Chris - These would presumably have been horse-drawn carriages rattling over the cobbles of Paris. Because he was a French neurologist, wasn't he, Charcot?

Alastair - Absolutely. You've hit the nail on the head there. Absolutely he was saying, was this horse riding? Was this riding in the back of a carriage? And he got quite excited about it and they were sort of vibrating chairs back around 200 years ago. And we forgot about it with all the drugs and developments that have occurred. But more recently we've realised that some people can't tolerate some of the drugs or advanced therapies or are not suitable for things like deep brain stimulation. So there's a real appetite for non-invasive treatments or devices that may help some of the symptoms of Parkinson's.

Chris - Why would vibration make a difference? And is that real? If people are vibrated, is there evidence that it might improve things?

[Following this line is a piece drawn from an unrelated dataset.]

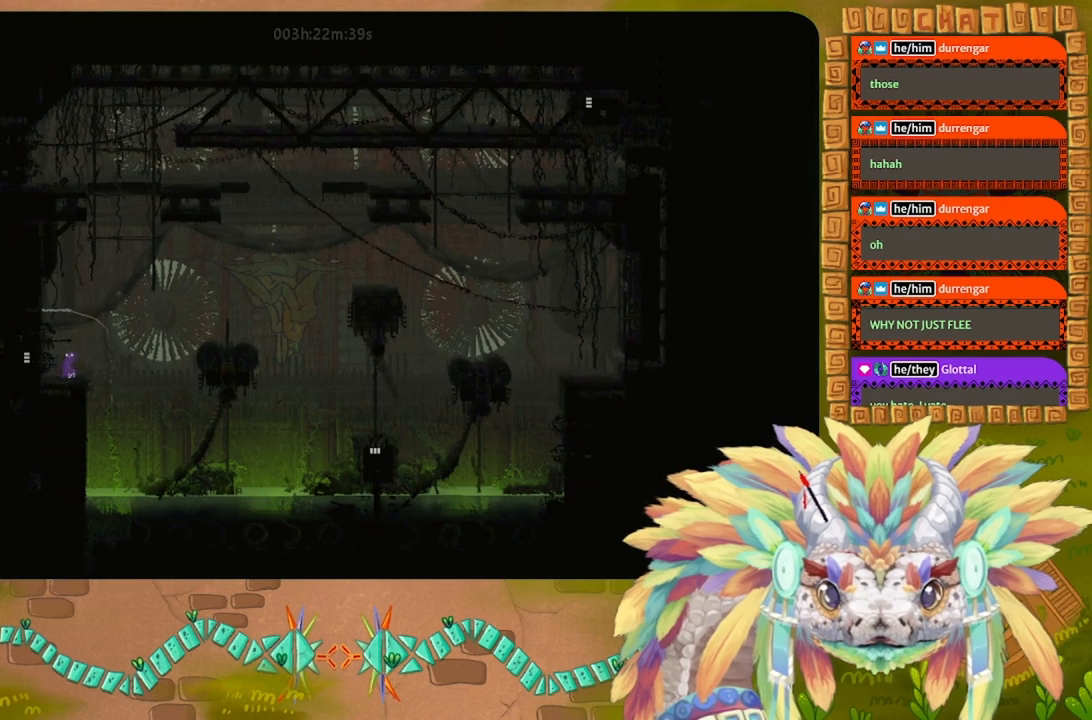
{"keys": [], "events": [[167, "g", "down"], [300, "g", "up"], [367, "right", "down"], [433, "right", "up"]]}
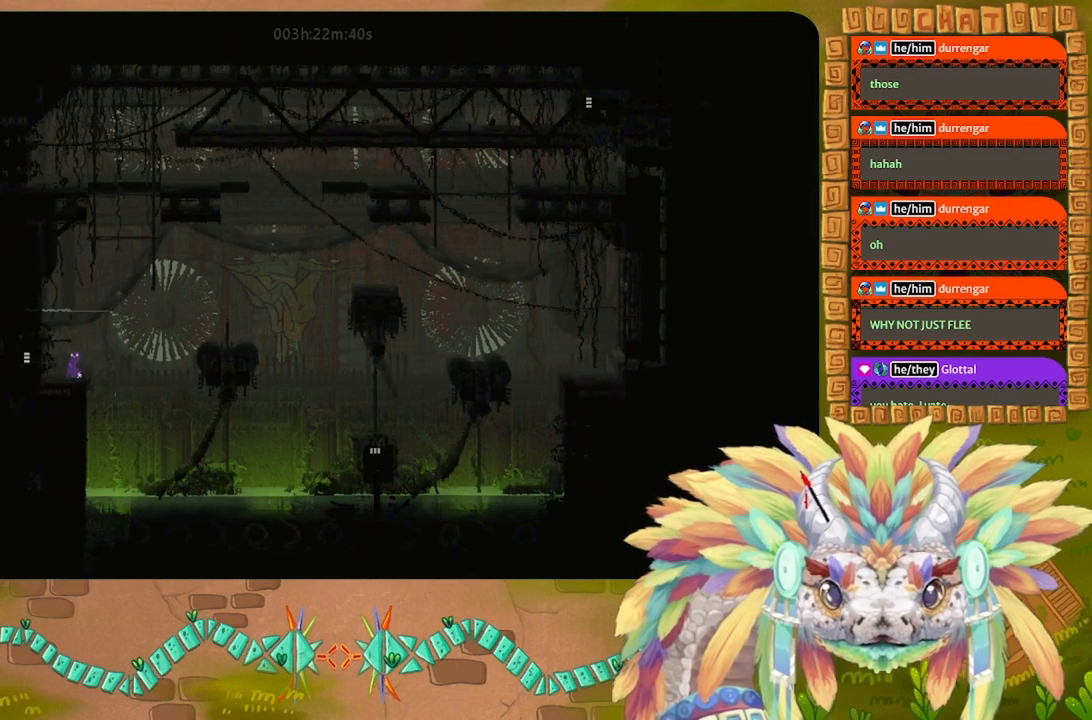
{"keys": ["left"], "events": [[100, "left", "down"], [200, "left", "up"], [267, "g", "down"], [400, "g", "up"], [400, "left", "down"]]}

Alastair - So there's a body of evidence that suggests that it may have an impact and it may improve symptoms. And I think here in Cambridge we've been working with a CUE1 device, which is a small device. It's about the size of a two pound coin that sits on the chest on the sternum and supplies vibration. And that's picked up by your nerves and that signal goes up to the brain. And what we think is that when you get those signals up to the brain, it causes an alteration in brainwaves, which can be quite abnormal in Parkinson's. So we have particularly beta wave activity, which when it is normally high, makes you potentially stiff and slow. But when you provide some vibrotactile stimulation, it can bring down that beta wave activity and put you in a more ready to move state and really potentially some of those symptoms.

Chris - You've got one of these CUE1 devices on the table in front of us. As you say about the size of a big coin, two pounds. And quite thin. Is that sticky then, I'd stick that on my sternum.

Alastair - So I'll just put it on my chest here. So effectively there's an adhesive, a medical adhesive a bit like Velcro. It sticks the CUE1 device onto the chest and then you can turn it on and you may be able to hear a sort of vibrating noise.

Chris - Hmm. It's like when your phone's on vibrate mode and it's buzzing. That's transmitted into your chest.

Alastair - Yep, you can feel that transmitted. You know, it's a really simple intervention that seems to have benefits for some patients with Parkinson's.

Chris - Does it have to go on the chest on your sternum? Could I put that anywhere?

Alastair - People have tried it in other areas. It seems to be the sternum that has the biggest effect.

Chris - It's quite bony there. Is it getting in well?

Alastair - I think it's probably your rib cage resonating and giving a bigger effect.

Chris - So if you stick electrodes on someone's head and look at their brain waves when you are doing that, can you see a difference?

Alastair - So we can see changes within brainwave activity, which is really exciting and starts to hopefully explain what Jean-Martin Charcot was seeing 200 years ago. And obviously he couldn't prove that with an EEG in the way that we can now in the 21st century.

Chris - But if you ask a patient, 'are you moving more easily?' I know it's subjective, but do you get an improvement? Because it's hard to do a blind trial with this, isn't it? They know it's buzzing. So there must be quite a lot of kind of queuing or placebo effect here, but do they move more easily?

Alastair - So, of the data so far, around 75% of people are seeing evidence which is meaningful to them. As you say, quite rightly, there's always a concern that there is a placebo effect in Parkinson's. And further trials are planned in the coming months and years ahead to try and account for that. But as things stand, people are seeing meaningful benefits.

Chris - So how do you think it's working? What do you think it's actually doing in their brain? That means that just a bit of a vibration applied to the chest can get around some of the difficulties with Parkinson's.

Alastair - What we're giving them is a peripheral stimulus and that signal is going up to the premotor cortex within the brain. So it is tricking the body into the fact it's moving or in a moving state. And that seems to have a knock on effect by reducing the beta wave activity within the brain and effectively getting people to move more easily.